Sol y arena.

28 noviembre 2008


Luego me entere que los deportados de habla hispana siempre aterrizábamos en el Norte, en Marrakesh, mientras que los anglófobos lo hacían en el sur. Nada mas dejarnos, uno de los 7 salió corriendo hacia ninguna parte, y los 6 restantes nos miramos extrañados, invadidos por la esperanza forzada de la soledad, que hace que siempre busquemos alguien con quien hablar. En nuestras mochilas había gorros, agua, un pequeño botiquín, y un mapa, que nos indicaba que a 20 minutos encontraríamos la ciudad. Unas frutas deshidratadas sirvieron para calmar el hambre que nos habían dejado los somníferos, nos pusimos los gorros, porque el calor apretaba, y, según los relojes, un poco extraños que había en nuestro equipaje, eran las 12 del mediodía.


La caminata me sirvio para conocer a mis compañeros de aventura, éramos 6 sin contar al fugado, 4 mujeres, una muy joven llamada Katia, de Argentina, otra mayor de México, llamada Sindre,una extraña inglesa que hablaba un español forzado, que decía llamarse Smith, y la mayor de todas, Susana, extraña y poco habladora. El otro hombre era Marcelo, alto, que desde el principio demostró estar muy nervioso, sin parar de hablar, y decir cosas sin sentido. El fue quien rompió el hielo, preguntándonos a los demás por nuestro origen, y los motivos de haber terminado en tan extraño lugar, para contarnos a continuación que se trataba de un peligroso guerrillero colombiano, jefe de las MLR, el peligroso Movimiento de Liberación Revolucionario, que desde hacia décadas había agrupado a todas las mafias-carteles-seudopoliticas que, con la excusa de liberar al pueblo, y la financiación de los grandes capos de la droga, querían controlar toda América del Sur.
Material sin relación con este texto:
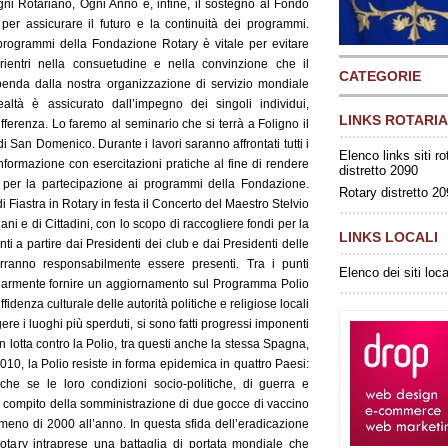
Ogni Rotariano, Ogni Anno e, infine, il sostegno al Fondo
er assicurare il futuro e la continuità dei programmi.
programmi della Fondazione Rotary è vitale per evitare
 rientri nella consuetudine e nella convinzione che il
CATEGORIE
enda dalla nostra organizzazione di servizio mondiale
altà è assicurato dall’impegno dei singoli individui,
LINKS ROTARIA
differenza. Lo faremo al seminario che si terrà a Foligno il
San Domenico. Durante i lavori saranno affrontati tutti i
Elenco links siti ro
 informazione con esercitazioni pratiche al fine di rendere
distretto 2090
 per la partecipazione ai programmi della Fondazione.
Rotary distretto 2
i Fiastra in Rotary in festa il Concerto del Maestro Stelvio
ani e di Cittadini, con lo scopo di raccogliere fondi per la
LINKS LOCALI
ti a partire dai Presidenti dei club e dai Presidenti delle
ranno responsabilmente essere presenti. Tra i punti
Elenco dei siti loca
colarmente fornire un aggiornamento sul Programma Polio
ffidenza culturale delle autorità politiche e religiose locali
ngere i luoghi più sperduti, si sono fatti progressi imponenti
n lotta contro la Polio, tra questi anche la stessa Spagna,
010, la Polio resiste in forma epidemica in quattro Paesi:
che se le loro condizioni socio-politiche, di guerra e
 il compito della somministrazione di due gocce di vaccino
meno di 2000 all’anno. In questa sfida dell’eradicazione
 Rotary intraprese una battaglia di portata mondiale che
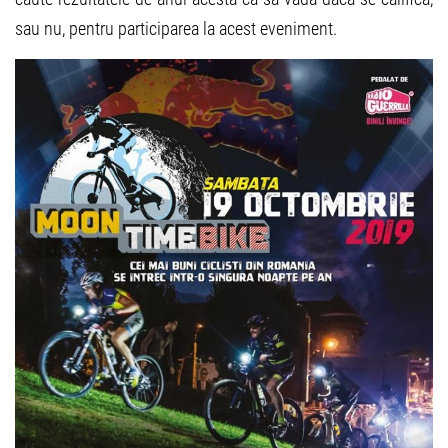
sau nu, pentru participarea la acest eveniment.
Sindre, la mexicana, comenzó a llorar, dijo que era inocente, que su único problema había sido asesinar a un marido político, muy bien relacionado y maltratador, en un estado machista y con una justicia corrupta. Smith dijo con su léxico anglófobo y limitado que prefería no hablar de los motivos que la habían llevado hasta allí, pero que no nos preocupáramos, que no era una persona en absoluto peligrosa. Katia, la Argentina de 19 años, nos dijo que tenia muchos problemas, de adicción a sustancias, y que seguramente pronto empezaría a sentirse mal, estaba muy pálida y con los ojos enrojecidos. Su familia y amigos habían tratado de ayudarla durante años, pero no habían conseguido nada, hasta el punto de que su adicción y sus actos habían provocado el abandono y desesperación totales por parte de aquellos.


Cuando llego mi turno no sabia que decir. Pensé que era mejor simplemente contar lo que me pasaba. Desde hacia años, había momentos en los que perdía la conciencia de mi mismo, y cuando la recuperaba, grandes desastres habían ocurrido a mi alrededor, tan graves que mi circulo mas cercano y médicos consideraban que no había tratamiento efectivo viable. Y, me fueron dando tiempo, hasta la ultima, que me abandonaron a mi suerte en el nuevo continente. Laconsideracion y el miedo a hacer daño de momento tapaban el sentimiento de ausencia de los seres queridos, hijos, amigos.......ahhhggg, mejor no pensar, me estoy empezando a marear.


El sol apretaba cada vez mas fuerte, mis desvaríos me estaban metiendo en el pozo cuando Sindre grito, " eh, se ve la ciudad ¡".